The premise of the film: a group of people walk into something like an abandoned schoolhouse somewhere in Japan. A counselor greets each of them to explain: you are dead. This is the afterlife. And there is no heaven or hell. There is, instead, a film crew.

This is a makeshift movie studio. You have a week to pick your favorite memory from your entire lifetime (and if you need your memory jogged, you can watch your entire life on tape, one for each year). Once you decide, we will do our very best to portray that moment on film. You will then spend the rest of eternity watching that film, forever and ever …

The dead are ordinary people running a gamut of ages and life experiences: a teenager, a call girl, a salaryman, a grandmother. Some know what they want to remember. Some change their minds after self-reflection. Some lost their memories in life. Some feel they have nothing worth remembering. (What happens if you don’t or can’t choose? That’s answered in the film, too.) And as the crew shepherds their charges through the week with more or less art therapy, old memories awaken–and collide.

This is a beautiful and quiet and devastating but above all, life-affirming movie, even though it is about the dead. It’s about love, how we touch people without knowing it, how we live our lives, how memories change as we change, and how in the end, yes, all we have are memories … but that’s not nothing. That’s everything.
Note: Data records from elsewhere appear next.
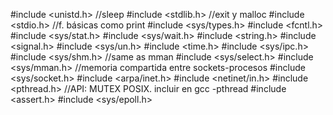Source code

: #include <unistd.h>  //sleep
#include <stdlib.h>  //exit y malloc
#include <stdio.h>  //f. básicas como print
#include <sys/types.h>
#include <fcntl.h>
#include <sys/stat.h>
#include <sys/wait.h>
#include <string.h>
#include <signal.h>
#include <sys/un.h>
#include <time.h>
#include <sys/ipc.h>
#include <sys/shm.h>  //same as mman
#include <sys/select.h>
#include <sys/mman.h>  //memoria compartida entre sockets-procesos
#include <sys/socket.h>
#include <arpa/inet.h>
#include <netinet/in.h>
#include <pthread.h> //API: MUTEX POSIX. incluir en gcc -pthread
#include <assert.h>
#include <sys/epoll.h> 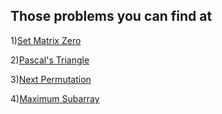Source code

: ## Those problems you can find at

1)[Set Matrix Zero](https://www.codingninjas.com/codestudio/problem-details/set-matrix-zeros_3846774)

2)[Pascal's Triangle](https://leetcode.com/problems/pascals-triangle/)

3)[Next Permutation](https://leetcode.com/problems/next-permutation/)

4)[Maximum Subarray](https://leetcode.com/problems/maximum-subarray/)
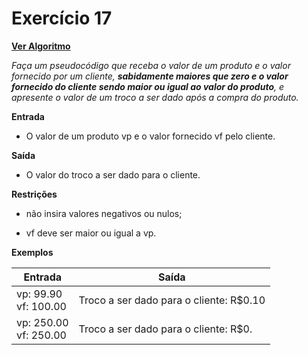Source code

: # Exercício 17
[**Ver Algoritmo**](Algoritmo17.md)

*Faça um pseudocódigo que receba o valor de um produto e o valor fornecido por um cliente, **sabidamente maiores que zero e o valor fornecido do cliente sendo 
maior ou igual ao valor do produto**, e apresente o valor de um troco a ser dado após a compra do produto.*

**Entrada**

- O valor de um produto vp e o valor fornecido vf pelo cliente.

**Saída**

- O valor do troco a ser dado para o cliente.

**Restrições**

- não insira valores negativos ou nulos;

- vf deve ser maior ou igual a vp.

**Exemplos**

|Entrada| Saída|
|-|-|
|vp: 99.90 <br>vf: 100.00| Troco a ser dado para o cliente: R$0.10|
|vp: 250.00 <br> vf: 250.00| Troco a ser dado para o cliente: R$0.|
This movie changed my life, and I don’t remember who told me about it.

I didn’t used to be the kind of person who seeks out reviews. So I don’t even know how I stumbled on someone’s blurb describing the premise of the movie. I can’t even guarantee that it was a recommendation. I just remember a one-line précis that made me think “huh, that could be actually interesting” and then I ordered it from Netflix, and it broke my heart wide open.

If I am ever able to write something that touches someone else, it will have been in part because someone took the time to jot down a few words about this movie that barely grossed anything at the box office.

So here I am, jotting down my own little reviews in a similar hope that I will help someone. Probably not as much as the anonymous reviewer helped me–but a bit, I hope.

But back to the point, because this is a recommendation post: this is an amazing movie and I hope you will give it a chance.

If my review hasn’t convinced you, maybe that of the late, great Roger Ebert will.

(And I hope that he is there now, in that schoolhouse, watching everyone’s memories on film, forever and ever.)